Strengths in India’s fuel security
  • Diversified supplier base: Russia, US, Africa reduce over‑reliance on Gulf barrels.
  • Strategic reserves plus OMC stocks provide ~2 months of effective buffer.
  • Policy tools: excise duty, subsidies, and OMC margin flexibility to smooth pump prices.
  • Growing renewables and EV adoption slowly reduce oil intensity over time.
Risks to Indian petrol prices from US–Israel–Iran war
  • Prolonged Hormuz halt pushing oil towards $130–$150+ per barrel.

  • Sustained INR weakness amplifying imported inflation on fuel.
  • Margin erosion for OMCs if retail prices are politically frozen.
  • Higher transport and input costs feeding into broad‑based CPI inflation.
  • Risk of fiscal slippage if subsidies or duty cuts are used heavily.

FAQs

1. How much of India’s oil passes through the Strait of Hormuz?
Rough estimates indicate around 50% of India’s crude oil and about 60% of LNG transit via Hormuz, making India highly sensitive to any closure.

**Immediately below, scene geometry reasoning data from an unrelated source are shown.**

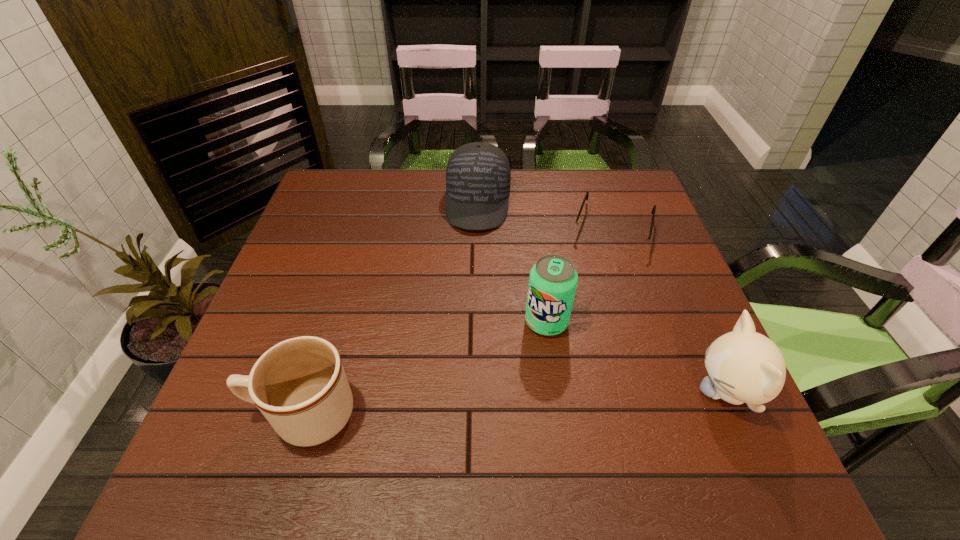
The height and width of the screenshot is (540, 960). I want to click on baseball cap at the far edge, so click(x=478, y=176).

At what (x,y) coordinates should I click in order to perform the action: click on mug that is at the near edge. Please return your answer as a coordinate pair (x, y). The height and width of the screenshot is (540, 960). Looking at the image, I should click on (299, 385).

Where is `kitten that is at the near edge`? The width and height of the screenshot is (960, 540). kitten that is at the near edge is located at coordinates (744, 366).

At what (x,y) coordinates should I click in order to perform the action: click on object positioned at the left edge. Please return your answer as a coordinate pair (x, y). The height and width of the screenshot is (540, 960). Looking at the image, I should click on (299, 385).

Locate an element on the screen. Image resolution: width=960 pixels, height=540 pixels. kitten that is positioned at the right edge is located at coordinates (744, 366).

Identify the location of spectacles that is at the right edge. (630, 242).

Identify the location of object at the near left corner. This screenshot has height=540, width=960. (299, 385).

Image resolution: width=960 pixels, height=540 pixels. I want to click on object located in the far right corner section of the desktop, so click(x=630, y=242).

Find the location of `object located in the near right corner section of the desktop`. object located in the near right corner section of the desktop is located at coordinates (744, 366).

Locate an element on the screen. free space at the far edge of the desktop is located at coordinates (521, 205).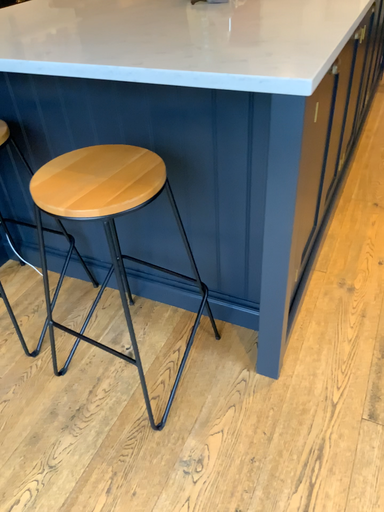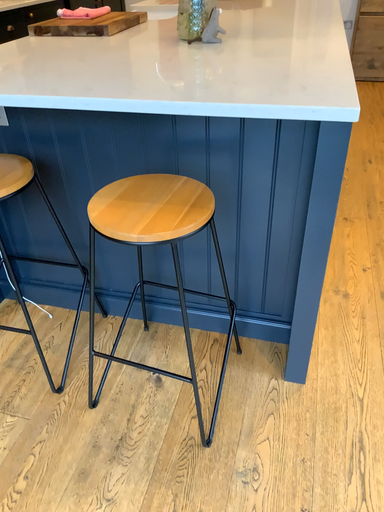
Question: How did the camera likely rotate when shooting the video?

Choices:
 (A) rotated left
 (B) rotated right

Answer: (B)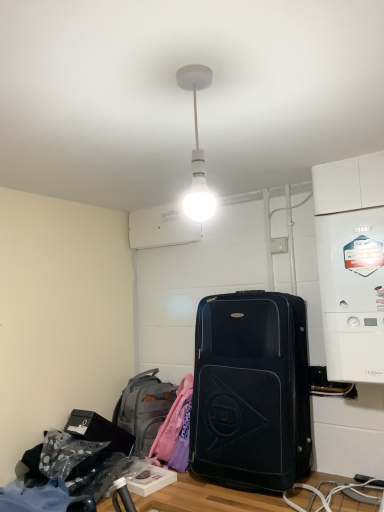
Question: Considering the relative positions of white plastic boiler at right and black fabric suitcase at center in the image provided, is white plastic boiler at right to the left or to the right of black fabric suitcase at center?

Choices:
 (A) left
 (B) right

Answer: (B)

Question: From a real-world perspective, is white plastic boiler at right physically located above or below black fabric suitcase at center?

Choices:
 (A) below
 (B) above

Answer: (B)

Question: Which is nearer to the white plastic boiler at right?

Choices:
 (A) white matte bulb at center
 (B) black fabric suitcase at center
 (C) gray fabric backpack at lower left

Answer: (B)

Question: Considering the real-world distances, which object is farthest from the gray fabric backpack at lower left?

Choices:
 (A) white matte bulb at center
 (B) black fabric suitcase at center
 (C) white plastic boiler at right

Answer: (A)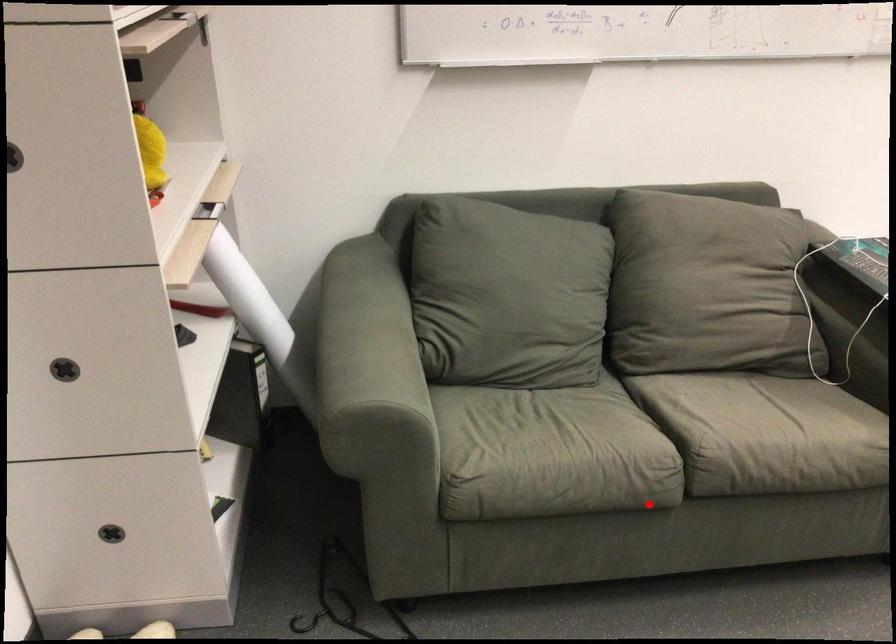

2. Will petrol and diesel prices in India rise immediately?
In the very short term, OMCs may hold prices to avoid panic and wait for clarity. If crude and freight stay elevated, gradual hikes become likely, unless the government cuts excise or offers support.

3. How does every $1 increase in crude affect India?
Every $1/bbl rise adds roughly $2 billion to India’s annual oil import bill, pressuring the current account, rupee, and inflation, which eventually shows up in domestic fuel prices.

4. Can India avoid buying oil that passes through Hormuz?
Not fully. India can increase Russian, US, and African crude, plus use pipelines terminating outside Hormuz, but these cannot fully replace Gulf flows, especially in the short run.

5. What can the government do to control petrol prices?
Policy tools include excise duty cuts, direct/indirect subsidies, and allowing OMCs to average costs over time. These can temporarily shield consumers but strain fiscal and company balance sheets.

6. Will LPG and cooking gas be affected too?
Yes, perhaps even more critically. India’s LPG dependence on the Gulf means a long Hormuz halt can threaten PM Ujjwala and household LPG supplies, unless alternate sourcing is quickly arranged.